■ 本文
⟨
福田 アゴや顔面に命中している瞬間を撮りたいのですが、彼はパンチが強すぎて頭をかすったようなパンチでも倒してしまう。だからいい角度からKOパンチを撮影できても、決定的瞬間を捉えた写真には見えないんです。

ゴロフキンの試合は、13年1月に米ニューヨークでガブリエル・ロサド(米国)を7回TKOで下した一戦から9試合、リングサイドで取材。初戦から衝撃を受けたという。

福田 左ジャブが“ゴズンッ”という感じで、リングサイドにも波動が響いてきました。硬くて、強いという感じです。左フックは鉄ついのように強くて、いろんな種類が打てる。ボディーブローも半端ないし、右も強烈でした。

ロサド戦はフックで顔面を切り裂き、相手を血だるまにした。血しぶきを浴びた福田氏の服も真っ赤。「事件を起こした犯人のようになりました」。

史上最多の17連続KO防衛という記録から、強打がクローズアップされるが、タフネスや技術、試合運びも一級品だという。

福田 カウンターパンチを食らいながら、カウンターの右で倒した試合では、彼のタフネスに驚きました。一方で強打者のデイビッド・レミュー(カナダ)との統一戦では、冷静にジャブで弱らせてからKOした。こんな戦い方もできるんだと感心しました。
⟩
■ 課題 A
本文のうち、「ゴロフキンの試合は、13年1」という語句のあるところから始め、「もできるんだと感心しました。」までで区切って引用してください。
■ 課題 B
本文によると、福田氏はゴロフキンの試合を何試合リングサイドで取材しましたか。
資料は本文とは別のものです。

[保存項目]
⟨
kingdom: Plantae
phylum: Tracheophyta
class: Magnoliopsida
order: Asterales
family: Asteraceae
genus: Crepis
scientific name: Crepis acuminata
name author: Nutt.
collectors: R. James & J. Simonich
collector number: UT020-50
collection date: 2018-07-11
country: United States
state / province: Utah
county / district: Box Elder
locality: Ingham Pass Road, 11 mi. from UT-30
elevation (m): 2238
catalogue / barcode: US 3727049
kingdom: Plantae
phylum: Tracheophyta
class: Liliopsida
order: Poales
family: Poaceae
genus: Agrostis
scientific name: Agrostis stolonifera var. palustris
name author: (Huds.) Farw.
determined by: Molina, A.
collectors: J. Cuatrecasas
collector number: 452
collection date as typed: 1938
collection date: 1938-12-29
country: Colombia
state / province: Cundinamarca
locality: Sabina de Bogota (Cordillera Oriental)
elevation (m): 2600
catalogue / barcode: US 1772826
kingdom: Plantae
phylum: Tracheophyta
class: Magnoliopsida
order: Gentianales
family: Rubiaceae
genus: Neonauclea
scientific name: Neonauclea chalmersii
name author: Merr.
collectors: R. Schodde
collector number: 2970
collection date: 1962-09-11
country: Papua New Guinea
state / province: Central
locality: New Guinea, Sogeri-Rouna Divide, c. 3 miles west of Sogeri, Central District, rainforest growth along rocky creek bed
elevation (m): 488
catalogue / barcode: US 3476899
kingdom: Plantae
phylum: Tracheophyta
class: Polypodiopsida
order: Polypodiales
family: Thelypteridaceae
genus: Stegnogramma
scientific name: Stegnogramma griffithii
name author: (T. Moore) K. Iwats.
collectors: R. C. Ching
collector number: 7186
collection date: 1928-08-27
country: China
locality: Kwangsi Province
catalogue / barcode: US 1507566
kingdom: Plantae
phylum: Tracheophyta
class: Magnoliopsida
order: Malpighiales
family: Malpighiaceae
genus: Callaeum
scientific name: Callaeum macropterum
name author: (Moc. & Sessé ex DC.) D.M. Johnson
⟩
■ 回答 A
ゴロフキンの試合は、13年1月に米ニューヨークでガブリエル・ロサド(米国)を7回TKOで下した一戦から9試合、リングサイドで取材。初戦から衝撃を受けたという。

福田 左ジャブが“ゴズンッ”という感じで、リングサイドにも波動が響いてきました。硬くて、強いという感じです。左フックは鉄ついのように強くて、いろんな種類が打てる。ボディーブローも半端ないし、右も強烈でした。

ロサド戦はフックで顔面を切り裂き、相手を血だるまにした。血しぶきを浴びた福田氏の服も真っ赤。「事件を起こした犯人のようになりました」。

史上最多の17連続KO防衛という記録から、強打がクローズアップされるが、タフネスや技術、試合運びも一級品だという。

福田 カウンターパンチを食らいながら、カウンターの右で倒した試合では、彼のタフネスに驚きました。一方で強打者のデイビッド・レミュー(カナダ)との統一戦では、冷静にジャブで弱らせてからKOした。こんな戦い方もできるんだと感心しました。

■ 回答 B
9試合です。